Ad Apple il governo inglese ha chiesto la scansione automatica per tutti i contenuti degli utenti. Poi è intervenuto Trump e Downing street ha ingranato la retromarcia. Apple ha disabilitato per gli iscritti inglesi lo strumento di archiviazione dei contenuti sul dispositivo. Ma un cittadino di sua Maestà può farlo in altri modi, basta registrarsi con una carta di credito di un altro Paese. Le autorità inglesi hanno chiesto a tutte le piattaforme l’accesso ai contenuti con una backdoor per la scansione: ma l’obbligo è scongiurato, resta una possibilità per la piattaforma.
Protect Eu, la strategia di sicurezza della Commissione Ue adottata il 3 aprile, è un’altra minaccia alla privacy?

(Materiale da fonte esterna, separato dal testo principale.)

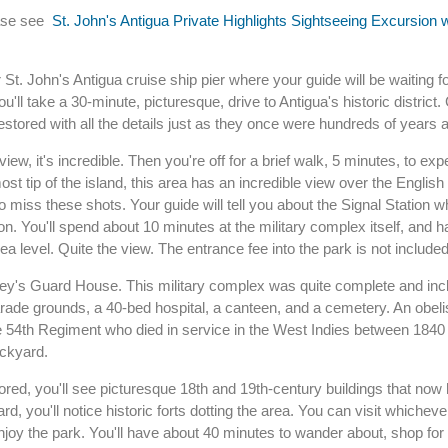
ease see
St. John's Antigua Private Highlights Sightseeing Excursion 
St. John's Antigua cruise ship pier where your guide will be waiting fo
'll take a 30-minute, picturesque, drive to Antigua's historic district
estored with all the details just as they once were hundreds of years 
ew, it's incredible. Then you're off for a brief walk, 5 minutes, to exp
st tip of the island, this area has an incredible view over the English
 miss these shots. Your guide will tell you about the Signal Station w
 You'll spend about 10 minutes at the military complex itself, and h
ea level. Quite the view. The entrance fee into the park is not included
rley's Guard House. This military complex was quite complete and inc
rade grounds, a 40-bed hospital, a canteen, and a cemetery. An obelis
54th Regiment who died in service in the West Indies between 1840
ockyard.
ored, you'll see picturesque 18th and 19th-century buildings that no
d, you'll notice historic forts dotting the area. You can visit whiche
 enjoy the park. You'll have about 40 minutes to wander about, shop for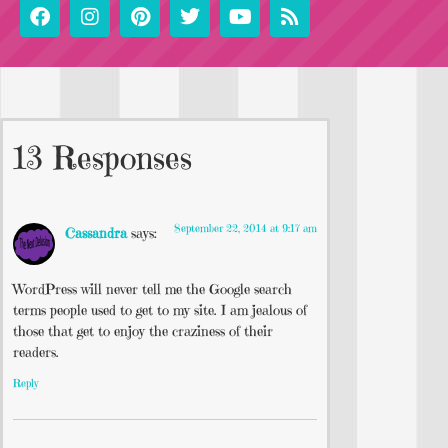
13 Responses
September 22, 2014 at 9:17 am
Cassandra
says:
WordPress will never tell me the Google search
terms people used to get to my site. I am jealous of
those that get to enjoy the craziness of their
readers.
Reply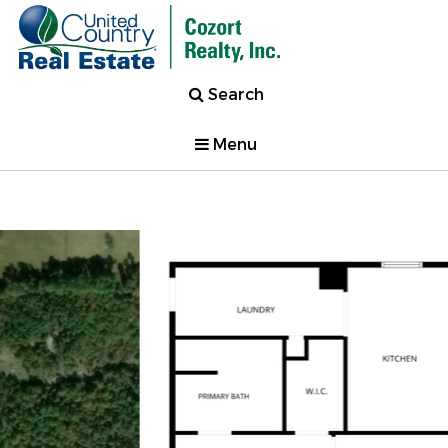
Search
Menu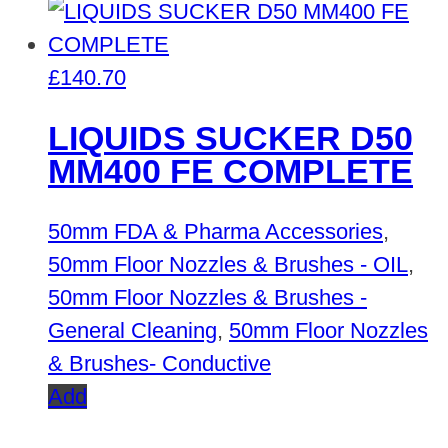
£
140.70
LIQUIDS SUCKER D50
MM400 FE COMPLETE
50mm FDA & Pharma Accessories
,
50mm Floor Nozzles & Brushes - OIL
,
50mm Floor Nozzles & Brushes -
General Cleaning
,
50mm Floor Nozzles
& Brushes- Conductive
Add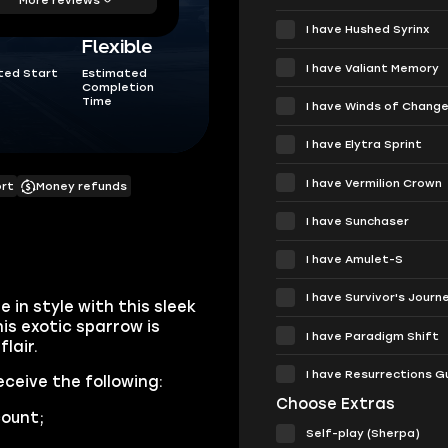
I have Hushed Syrinx
Flexible
I have Valiant Memory
ted Start
Estimated
Completion
Time
I have Winds of Chang
I have Elytra Sprint
I have Vermilion Crown
ort
Money refunds
I have Sunchaser
I have Amulet-S
I have Survivor's Journ
 in style with this sleek
is exotic sparrow is
I have Paradigm Shift
lair.
I have Resurrections G
eceive the following:
Choose Extras
ount;
Self-play (Sherpa)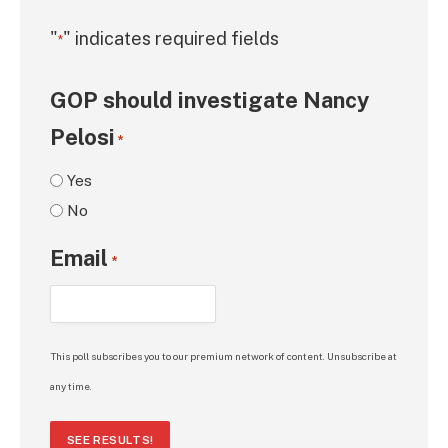
"
" indicates required fields
*
GOP should investigate Nancy
Pelosi
*
Yes
No
Email
*
This poll subscribes you to our premium network of content. Unsubscribe at
any time.
SEE RESULTS!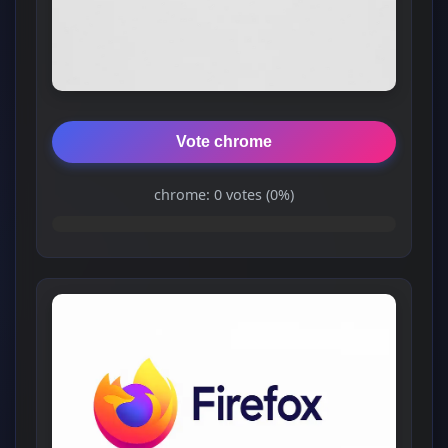
Vote chrome
chrome: 0 votes (0%)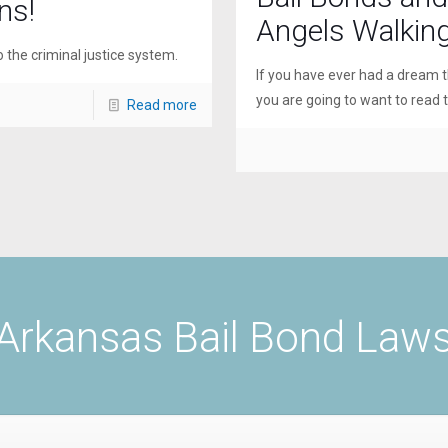
ns!
Angels Walkin
o the criminal justice system.
If you have ever had a dream t
you are going to want to read th
Read more
Arkansas Bail Bond Law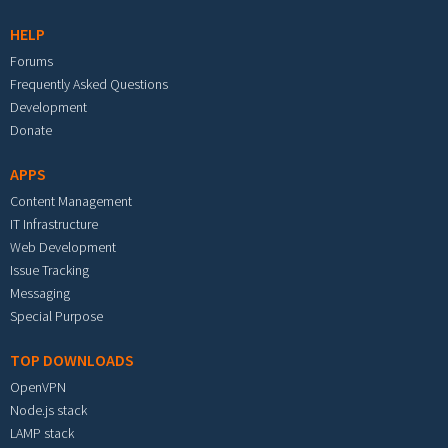
HELP
Forums
Frequently Asked Questions
Development
Donate
APPS
Content Management
IT Infrastructure
Web Development
Issue Tracking
Messaging
Special Purpose
TOP DOWNLOADS
OpenVPN
Node.js stack
LAMP stack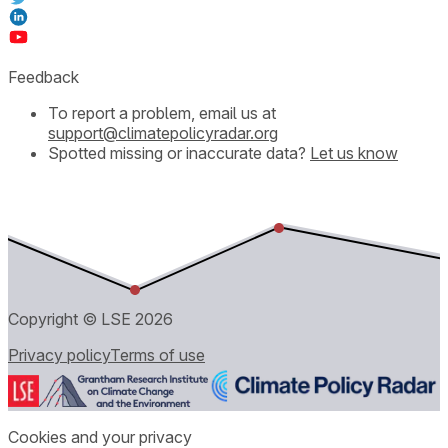
Feedback
To report a problem, email us at
support@climatepolicyradar.org
Spotted missing or inaccurate data?
Let us know
Copyright © LSE
2026
Privacy policy
Terms of use
Cookies and your privacy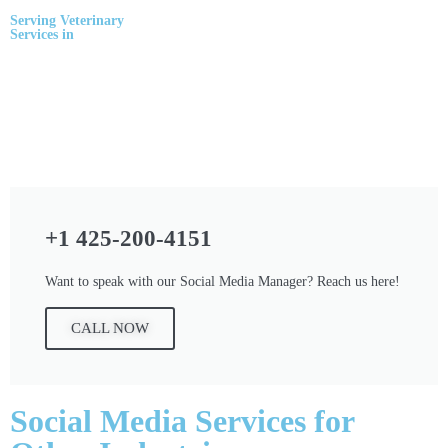
Serving
Veterinary
Services
in
+1 425-200-4151
Want to speak with our Social Media Manager? Reach us here!
CALL NOW
Social Media Services for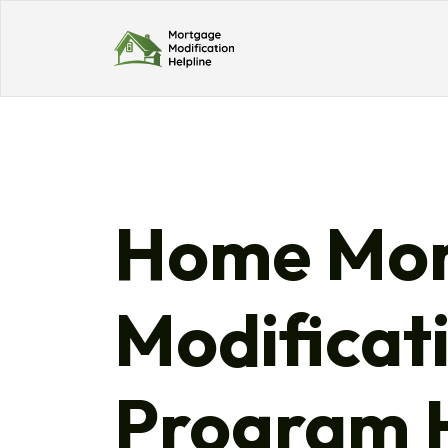
Home Mor
Modificat
Program H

Protect Eu è solo l’ultimo travestimento di Chat control, poiché il regolamento stenta ad essere approvato. Un rebranding per aggirare le resistenze e raggiungere per altra via le stessa meta: indebolire la crittografia e avere accesso ai messaggi dei cittadini, nel nome della sicurezza dei minori. Una tecnica di framing, puro marketing.
Si può garantire sicurezza online senza rinunciare alla privacy?
Nella stessa misura in cui si può cambiare la matematica: impossibile. Può valere il principio di Benjamin Franklin: “Chi rinuncia alla libertà per raggiungere la sicurezza, non merita né la libertà né la sicurezza”. L’esempio è proprio la backdoor, cioè il varco nel muro della crittografia end-to-end: se apri un accesso ai messaggi privati per rafforzare la lotta al crimine, nessuno può garantire che sarà usato solo dai “buoni” delle forze dell’ordine. Anzi, prima o poi la “chiave” d’accesso arriverà anche ai criminali. Così i cittadini perderanno sia la privacy che la sicurezza, in chat.
Quali sono le altre proposte di legge, in Europa, che possono indebolire il diritto alla riservatezza e le libertà online?
Ci sono già le leggi. Il Digital service act dà poteri enormi agli Stati sulla rimozione di contenuti controversi. Ma chi dice cosa è controverso? Se facciamo sistemi di moderazione di contenuti ad alto spettro ci esponiamo al rischio dei possibile over-removal, la rimozione eccessiva. Un possibile passo verso la censura.
Anche l’anonimato online, in certe situazioni garanzia di libertà, è sotto attacco in Europa?
Sì, aumentano le richieste e gli obblighi per il riconoscimento dell’identità prima di iscriversi ad un servizio digitale. Ma ci sono dei costi sociali: sparirebbero i whistleblower, si attenuerebbe il diritto ad essere informati, crescerebbe il pericolo della sorveglianza. Non manca chi abusa dell’anonimato, perciò l’Europa preme per limitarlo. Suggerisce Bruxelles: limitare l’anonimato, indebolire privacy e crittografia, serve a scovare pedofili e terroristi online. Ma non è così: i criminali continueranno ad usare tecnologie di cifratura e resteranno anonimi, mentre i cittadini avranno meno privacy. Con una Virtual private network (Vpn) aggiro facilmente le norme di uno Stato collegandomi con account esteri. Si possono vietare le Vpn, se ne parla nel Regno Unito, ma c’è sempre Thor e il dark web. L’informatica offre sempre nuove possibilità di aggirare un divieto: è matematica.